Current Mapping In This Addendum

  • Deterministic split + contamination controls: implemented.
  • Public-vs-full release visibility and heldout commitments: implemented.
  • Run bundle checksums and explicit release checklist/failure policy: implemented.
  • Pass@k protocol and multi-model suite runner: implemented.
  • Infra-vs-model failure accounting and retry policy: implemented.
  • Bootstrap confidence intervals on primary verification metrics: implemented.
  • Per-repo replay profiles (policy overrides by repo/Lean version with strict matching mode): implemented.

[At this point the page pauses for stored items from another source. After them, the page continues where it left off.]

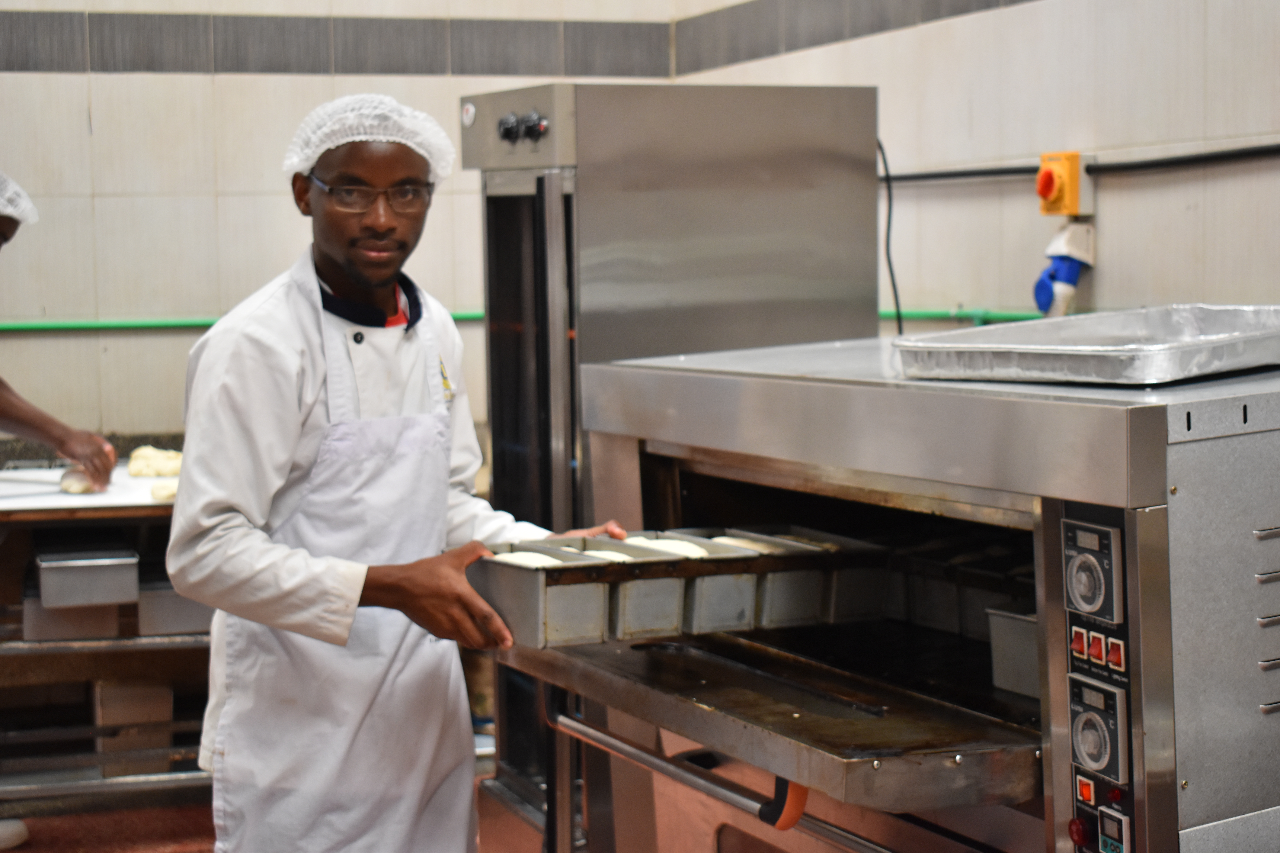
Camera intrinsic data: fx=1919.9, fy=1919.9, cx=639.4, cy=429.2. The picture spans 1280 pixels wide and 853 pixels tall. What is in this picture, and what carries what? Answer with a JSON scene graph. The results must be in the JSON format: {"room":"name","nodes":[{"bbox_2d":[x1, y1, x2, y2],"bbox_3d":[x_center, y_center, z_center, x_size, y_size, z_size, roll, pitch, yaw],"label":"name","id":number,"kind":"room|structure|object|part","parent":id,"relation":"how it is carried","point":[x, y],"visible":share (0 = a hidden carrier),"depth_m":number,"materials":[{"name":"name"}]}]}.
{"room":"kitchen","nodes":[
{"label":"kitchen","id":0,"kind":"room"},
{"bbox_2d":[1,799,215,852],"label":"floor","id":1,"kind":"structure","parent":0,"point":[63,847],"depth_m":4.86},
{"bbox_2d":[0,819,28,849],"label":"shoe","id":2,"kind":"object","parent":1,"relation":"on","point":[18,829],"visible":0.96,"depth_m":4.66,"materials":[{"name":"white"}]},
{"bbox_2d":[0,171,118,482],"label":"person","id":3,"kind":"object","parent":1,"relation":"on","point":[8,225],"visible":0.96,"depth_m":4.63},
{"bbox_2d":[0,170,38,229],"bbox_3d":[-1.556,-0.537,4.463,0.261,0.121,0.265,-2,5,-20],"label":"hair net","id":4,"kind":"object","parent":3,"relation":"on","point":[8,210],"visible":0.91,"depth_m":4.47,"materials":[{"name":"white fabric"}]},
{"bbox_2d":[0,472,213,814],"bbox_3d":[-1.396,0.576,5.054,1.328,0.839,0.732,-2,5,-20],"label":"work table","id":5,"kind":"object","parent":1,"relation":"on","point":[66,787],"visible":0.49,"depth_m":4.85,"materials":[{"name":"metal"}]},
{"bbox_2d":[21,598,120,641],"bbox_3d":[-1.460,0.473,4.936,0.225,0.084,0.315,-2,5,-20],"label":"metal pan","id":6,"kind":"object","parent":5,"relation":"in","point":[104,618],"visible":0.72,"depth_m":4.81,"materials":[{"name":"metal"}]},
{"bbox_2d":[34,546,138,607],"bbox_3d":[-1.396,0.363,4.835,0.234,0.091,0.322,-2,5,-20],"label":"metal pan","id":7,"kind":"object","parent":5,"relation":"in","point":[91,578],"visible":0.97,"depth_m":4.72,"materials":[{"name":"silver metal"}]},
{"bbox_2d":[0,462,178,510],"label":"tabletop","id":8,"kind":"object","parent":5,"relation":"on","point":[73,503],"visible":0.6,"depth_m":4.70,"materials":[{"name":"white"}]},
{"bbox_2d":[58,466,99,494],"bbox_3d":[-1.424,0.126,4.873,0.116,0.071,0.220,-2,5,-20],"label":"dough","id":9,"kind":"object","parent":8,"relation":"on","point":[83,488],"visible":0.72,"depth_m":4.78,"materials":[{"name":"food"}]},
{"bbox_2d":[126,445,183,478],"bbox_3d":[-1.261,0.087,5.079,0.195,0.079,0.207,-2,5,-20],"label":"dough","id":10,"kind":"object","parent":8,"relation":"on","point":[161,471],"visible":0.8,"depth_m":5.02,"materials":[{"name":"food"}]},
{"bbox_2d":[149,480,177,501],"bbox_3d":[-1.161,0.149,4.784,0.121,0.050,0.134,-2,5,-20],"label":"dough","id":11,"kind":"object","parent":8,"relation":"on","point":[156,493],"visible":0.59,"depth_m":4.73,"materials":[{"name":"food"}]},
{"bbox_2d":[93,679,171,725],"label":"metal pan","id":12,"kind":"object","parent":5,"relation":"in","point":[166,717],"visible":0.74,"depth_m":5.07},
{"bbox_2d":[135,581,213,637],"bbox_3d":[-1.176,0.456,5.008,0.243,0.107,0.309,-2,5,-20],"label":"metal pan","id":13,"kind":"object","parent":5,"relation":"in","point":[161,623],"visible":0.61,"depth_m":4.87,"materials":[{"name":"silver metal"}]},
{"bbox_2d":[160,97,631,852],"bbox_3d":[-0.368,0.339,3.054,0.730,1.572,0.575,-5,6,-40],"label":"man","id":14,"kind":"object","parent":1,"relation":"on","point":[329,257],"visible":0.96,"depth_m":2.88},
{"bbox_2d":[283,91,458,181],"bbox_3d":[-0.445,-0.485,3.170,0.269,0.125,0.259,-2,5,-20],"label":"hair net","id":15,"kind":"object","parent":14,"relation":"on","point":[402,140],"visible":0.67,"depth_m":3.11,"materials":[{"name":"white fabric"}]},
{"bbox_2d":[461,80,882,842],"bbox_3d":[0.064,0.177,4.207,0.743,1.759,0.628,-2,5,-20],"label":"oven","id":16,"kind":"object","parent":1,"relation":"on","point":[569,197],"visible":0.54,"depth_m":3.93,"materials":[{"name":"silver metal"}]},
{"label":"control panel","id":17,"kind":"part","parent":16,"relation":"part of","materials":[{"name":"metal"}]},
{"bbox_3d":[-0.243,-0.614,3.928,0.063,0.065,0.120,-4,6,-37],"label":"control knobs","id":18,"kind":"part","parent":16,"relation":"part of","materials":[{"name":"black plastic"}]},
{"bbox_2d":[876,136,902,329],"bbox_3d":[0.576,-0.400,4.583,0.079,0.568,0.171,-2,5,-20],"label":"power cord","id":19,"kind":"object","parent":16,"relation":"attached to","point":[898,309],"visible":0.52,"depth_m":4.60,"materials":[{"name":"black plastic"}]},
{"bbox_2d":[503,335,1279,852],"bbox_3d":[0.471,0.541,2.493,0.831,1.222,1.028,-2,5,-20],"label":"oven","id":20,"kind":"object","parent":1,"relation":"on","point":[1248,570],"visible":0.89,"depth_m":2.17,"materials":[{"name":"silver metal"}]},
{"bbox_2d":[468,527,886,648],"bbox_3d":[0.052,0.206,2.583,0.559,0.102,0.277,-2,5,-20],"label":"pan","id":21,"kind":"object","parent":20,"relation":"on","point":[677,583],"visible":0.88,"depth_m":2.51,"materials":[{"name":"metal"}]},
{"bbox_2d":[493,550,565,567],"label":"dough","id":22,"kind":"object","parent":21,"relation":"in","point":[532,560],"visible":0.2,"depth_m":2.57,"materials":[{"name":"white food"}]},
{"bbox_2d":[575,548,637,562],"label":"dough","id":23,"kind":"object","parent":21,"relation":"in","point":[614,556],"visible":0.14,"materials":[{"name":"food"}]},
{"bbox_2d":[624,535,709,557],"bbox_3d":[0.026,0.176,2.588,0.131,0.056,0.166,-2,5,-20],"label":"dough","id":24,"kind":"object","parent":21,"relation":"in","point":[682,548],"visible":0.25,"depth_m":2.60,"materials":[{"name":"white food"}]},
{"bbox_2d":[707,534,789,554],"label":"dough","id":25,"kind":"object","parent":21,"relation":"in","point":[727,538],"visible":0.21,"depth_m":2.60,"materials":[{"name":"food"}]},
{"bbox_3d":[0.052,0.424,2.445,0.108,0.057,0.403,-2,5,-20],"label":"handle bar","id":26,"kind":"part","parent":20,"relation":"part of","materials":[{"name":"silver metal"}]},
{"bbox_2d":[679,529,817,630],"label":"loaf pan","id":27,"kind":"object","parent":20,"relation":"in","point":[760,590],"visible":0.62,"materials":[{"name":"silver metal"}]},
{"bbox_2d":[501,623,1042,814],"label":"oven door","id":28,"kind":"object","parent":20,"relation":"attached to","point":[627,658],"visible":0.68,"depth_m":2.24,"materials":[{"name":"silver metal"}]},
{"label":"handle","id":29,"kind":"part","parent":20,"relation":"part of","materials":[{"name":"silver metal"}]},
{"bbox_2d":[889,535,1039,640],"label":"loaf pans","id":30,"kind":"object","parent":20,"relation":"in","point":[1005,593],"visible":0.53,"depth_m":2.50,"materials":[{"name":"silver metal"}]},
{"bbox_2d":[983,606,1040,699],"bbox_3d":[0.541,0.257,2.205,0.238,0.090,0.189,-2,5,-20],"label":"container","id":31,"kind":"object","parent":20,"relation":"in","point":[1030,648],"visible":0.34,"depth_m":2.20,"materials":[{"name":"metal"}]},
{"bbox_2d":[894,304,1279,385],"bbox_3d":[0.602,-0.105,2.316,0.427,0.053,0.495,4,7,43],"label":"foil tray","id":32,"kind":"object","parent":20,"relation":"on","point":[1073,352],"visible":0.99,"depth_m":2.23,"materials":[{"name":"silver metal"}]},
{"bbox_2d":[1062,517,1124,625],"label":"control knob","id":33,"kind":"object","parent":20,"relation":"attached to","point":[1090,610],"visible":0.96,"depth_m":1.86,"materials":[{"name":"plastic"}]},
{"bbox_3d":[0.467,0.223,1.958,0.033,0.037,0.069,-2,5,-20],"label":"buttons","id":34,"kind":"part","parent":20,"relation":"part of","materials":[{"name":"red plastic"}]},
{"bbox_2d":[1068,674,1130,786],"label":"control knob","id":35,"kind":"object","parent":20,"relation":"attached to","point":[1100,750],"visible":0.97,"depth_m":1.85,"materials":[{"name":"plastic"}]},
{"bbox_3d":[0.448,0.271,1.868,0.055,0.349,0.142,-2,5,-20],"label":"control panel","id":36,"kind":"part","parent":20,"relation":"part of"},
{"bbox_2d":[1,0,684,445],"bbox_3d":[-1.689,-0.656,5.592,3.664,3.218,0.191,-2,5,-20],"label":"back wall","id":37,"kind":"structure","parent":0,"point":[146,304],"depth_m":5.65,"materials":[{"name":"tile"}]},
{"bbox_2d":[0,311,478,330],"bbox_3d":[-1.789,-0.330,5.584,3.558,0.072,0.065,-2,5,-20],"label":"green pipe","id":38,"kind":"object","parent":37,"relation":"attached to","point":[26,327],"visible":0.56,"depth_m":5.69,"materials":[{"name":"green plastic"}]},
{"bbox_2d":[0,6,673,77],"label":"tile border","id":39,"kind":"object","parent":37,"relation":"attached to","point":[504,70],"visible":0.77,"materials":[{"name":"grey tile"}]},
{"bbox_2d":[673,0,1279,323],"bbox_3d":[1.380,-0.562,3.179,0.184,3.296,5.591,-2,5,-20],"label":"right wall","id":40,"kind":"structure","parent":0,"point":[1110,225],"depth_m":4.30,"materials":[{"name":"tile"}]},
{"bbox_2d":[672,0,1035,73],"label":"tile border","id":41,"kind":"object","parent":40,"relation":"attached to","point":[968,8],"visible":0.85,"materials":[{"name":"grey tile"}]},
{"bbox_2d":[879,308,1045,324],"bbox_3d":[0.914,-0.266,4.570,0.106,0.052,1.484,-2,5,-20],"label":"green pipe","id":42,"kind":"object","parent":40,"relation":"attached to","point":[963,314],"visible":0.3,"depth_m":4.83,"materials":[{"name":"green"}]},
{"bbox_2d":[1031,222,1093,317],"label":"electrical plug","id":43,"kind":"object","parent":40,"relation":"attached to","point":[1040,284],"visible":0.93,"depth_m":4.23,"materials":[{"name":"plastic"}]},
{"bbox_2d":[1035,151,1093,216],"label":"power switch","id":44,"kind":"object","parent":40,"relation":"attached to","point":[1058,210],"visible":0.93,"depth_m":4.24,"materials":[{"name":"orange plastic"}]},
{"bbox_2d":[880,144,1279,183],"bbox_3d":[1.119,-0.581,3.875,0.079,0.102,2.079,-2,5,-20],"label":"black cable","id":45,"kind":"object","parent":40,"relation":"attached to","point":[1035,170],"visible":0.89,"depth_m":4.15,"materials":[{"name":"black plastic"}]}
]}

Remaining Gap To Match Top Public Leaderboards

  • Repository-context replay is first-pass (not yet full-project CI replay at leaderboard scale).
  • No fully pinned container image including Lean toolchain and per-repo replay runtime matrix yet.
  • Large-scale distributed execution and governance workflow for public submissions is not yet implemented.

Recommendation

  • Keep current release mode as beta for strict executable filtering and protocol validation.
  • Promote to public leaderboard mode only after adding:
    • pinned replay runtime image (including Lean/toolchain expectations),
    • larger heldout suite runs with stable model/runtime pinning,
    • distributed replay execution + submission governance policy.